By Josie Garthwaite
The ball has dropped, that little black champagne-scented dress cleaned, and 2004 is finally starting to feel like last year. As New York gets into the swing of 2005, the Lunar Year 4703 — the year of the Rooster — is poised to strut from the wings, and Chinatown is prepared to greet it in style.
The 15-day celebration begins this weekend with the 2nd Annual Lunar New Year Flower Market in Sara Delano Roosevelt Park at Grand and Chrystie Sts., where the Museum of Chinese in the Americas and the United East Athletics Association have arranged for a heated tent and dozens of floral vendors and other merchants to recreate a New Year’s tradition practiced across Asia, while stirring up business for Chinatown’s merchants and florists.
In Asia, the flower markets often last all day and into the night — New York’s market will close at 8 p.m. on Saturday and 5 p.m. on Sunday — but the idea is the same: to ring in a year of prosperity with floral luck and beauty.
In the Chinese spoken language, the word for “flower” sounds like the word for “wealth.” Flowers, then, symbolize prosperity, and peach and plum blossoms, peonies, narcissi, azaleas, dahlias, chrysanthemums and small orange trees, appear in homes in preparation for the new year. To have a plant blossom on New Year’s Day — Feb. 9 this year — is considered especially lucky.
William Dao, museum associate for the Museum of Chinese in the Americas and one of the event’s chief organizers, said last year’s market drew visitors before the tent had even opened the sweet smelling, warm respite from an ill-timed blizzard. “Old men and women were poking their heads in,” lining up to snag the best blossoms and check out the festivities, he recalled.
Vendors were surprised by the market’s popularity. Dao recalls how florists who rolled in with a single cart of plants and blossoms found themselves dashing back to shops and storage areas to meet the demands of 30,000 visitors. With a larger venue, more vendors, entertainers and 200 raffle prizes planned for this year’s event, combined with hopes for better weather, organizers expect to draw up to 10,000 more guests.
Dao says the event attracts a crowd spanning generations and nationalities. For Chinese-American families distanced from Chinese culture over three or four generations in this country, Dao says, the flower market opens a door to forgotten culture.

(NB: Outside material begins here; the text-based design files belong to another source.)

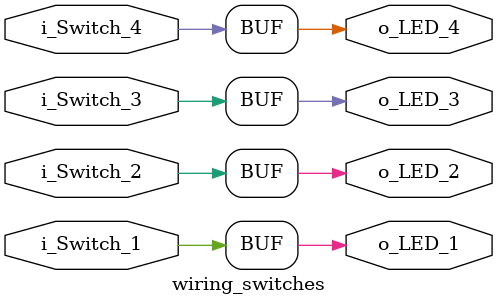
<source format=v>
module wiring_switches
(
  input i_Switch_1,
  input i_Switch_2,
  input i_Switch_3,
  input i_Switch_4,
  output o_LED_1,
  output o_LED_2,
  output o_LED_3,
  output o_LED_4);

  assign o_LED_1 = i_Switch_1;
  assign o_LED_2 = i_Switch_2;
  assign o_LED_3 = i_Switch_3;
  assign o_LED_4 = i_Switch_4;
endmodule

</source>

For others, it offers a chance to learn about another culture.
San Francisco, home to the largest Chinatown outside of Asia, is the only other American city to host a flower market on par with the one planned for this weekend. The San Francisco fair draws closer to 400,000 people. New York’s market is only in its second year, but Dao points to the event’s rapid growth.
Lion dancers from the United East Athletics Association, feng shui presentations and Chinese food demonstrations will join the florists and merchants at the park this weekend, and roundtrip airfare between New York and Hong Kong will go to a lucky raffle winner. Manhattan Borough President C. Virginia Fields is scheduled to speak at Saturday’s opening ceremony, with other community leaders appearing throughout the weekend.
If there were any shortfalls to last year’s market, Dao says they can only be attributed to lack of experience, and the event can be expected to improve annually — hard to believe considering its success. But Dao says that unlike the gladiolus he plans to buy this weekend, last year, “We were still green.”
The Chinatown flower market last year. A larger market will kick off the neighborhood Lunar New Year festivities this weekend.